Baku-APA. Three people were injured in clashes between protesters and police in Italy on Monday while Prime Minister Matteo Renzi was speaking at a meeting of entrepreneurs in the northern city of Brescia, local reports said, APA reports quoting Xinhua.
A group of about 200 protesters, who were not part of an official demonstration organized by Italy's main metalworkers labor union FIOM, tried to break through the police line to enter the building where Renzi was attending the conference.
The security forces countercharged by pushing back the protesters, who threw stones and bottles against them. Two policemen and a protester were wounded, though not seriously, according to local newspaper Giornale di Brescia.
The demonstration was organized against the economic policies carried out by the Renzi government and to especially oppose a labor law which is going through parliamentary process for final approval.

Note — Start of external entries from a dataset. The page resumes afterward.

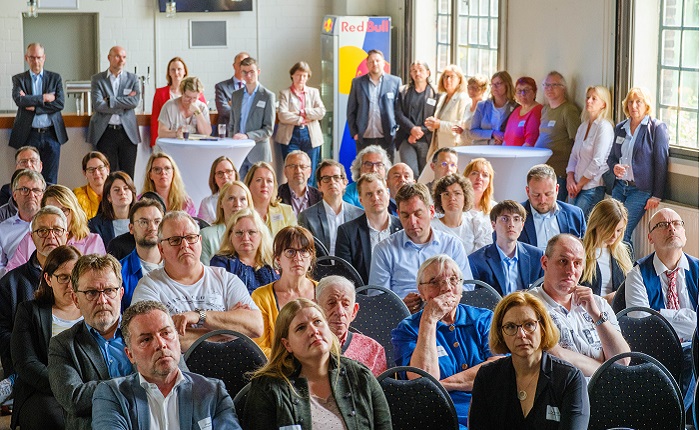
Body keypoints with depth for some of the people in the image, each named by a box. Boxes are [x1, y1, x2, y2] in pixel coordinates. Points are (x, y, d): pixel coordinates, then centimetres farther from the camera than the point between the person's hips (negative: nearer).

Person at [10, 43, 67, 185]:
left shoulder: (55, 78, 10)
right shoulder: (18, 79, 8)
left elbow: (60, 103, -4)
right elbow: (19, 100, -11)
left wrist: (34, 107, -9)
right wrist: (44, 98, -10)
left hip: (51, 135, 1)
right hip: (29, 135, 0)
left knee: (50, 181, 1)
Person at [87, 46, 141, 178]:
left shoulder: (133, 79, 10)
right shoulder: (97, 79, 5)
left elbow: (135, 101, -7)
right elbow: (97, 105, -8)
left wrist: (109, 100, -9)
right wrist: (125, 102, -7)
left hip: (128, 133, 1)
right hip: (105, 133, -1)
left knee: (128, 176, 1)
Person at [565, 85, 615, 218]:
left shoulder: (604, 127, -8)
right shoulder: (583, 126, 16)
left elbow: (597, 162, -13)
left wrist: (579, 184, -8)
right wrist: (570, 178, 0)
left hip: (593, 187, -7)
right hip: (576, 187, 7)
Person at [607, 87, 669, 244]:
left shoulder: (657, 128, -5)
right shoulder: (620, 128, 13)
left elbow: (661, 164, -7)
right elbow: (611, 157, 22)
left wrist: (656, 196, -11)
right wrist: (614, 167, -4)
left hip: (641, 190, -6)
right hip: (620, 186, 6)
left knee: (621, 234, -14)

Renzi restated on Monday that his center-left government "will not give up a millimeter" on the labor reform, adding he may ask the lower house a confidence vote to help push the law through.
The reform is aimed at making the Italian job market smoother, but according to labor unions it would significantly reduce job protections for new employees.
"The prime minister has taken a wrong path that divides the country," Italy's main labor union CGIL said in a statement on Monday.
"We would like to hear a little more consideration on the mistakes of finance and business," CGIL added stressing that the government "still lacks job-creation policies as well as an industrial policy."
"There is a design to divide the labor world ... but there is not a double Italy, one of the workers and one of the employers. There is only one undividable Italy," Renzi said in his address to the Brescia meeting and in response to the protesters.
Italian national statistics institute Istat said in a report released last week that 3.2 million citizens in the country were unemployed in September, the highest level since 2004.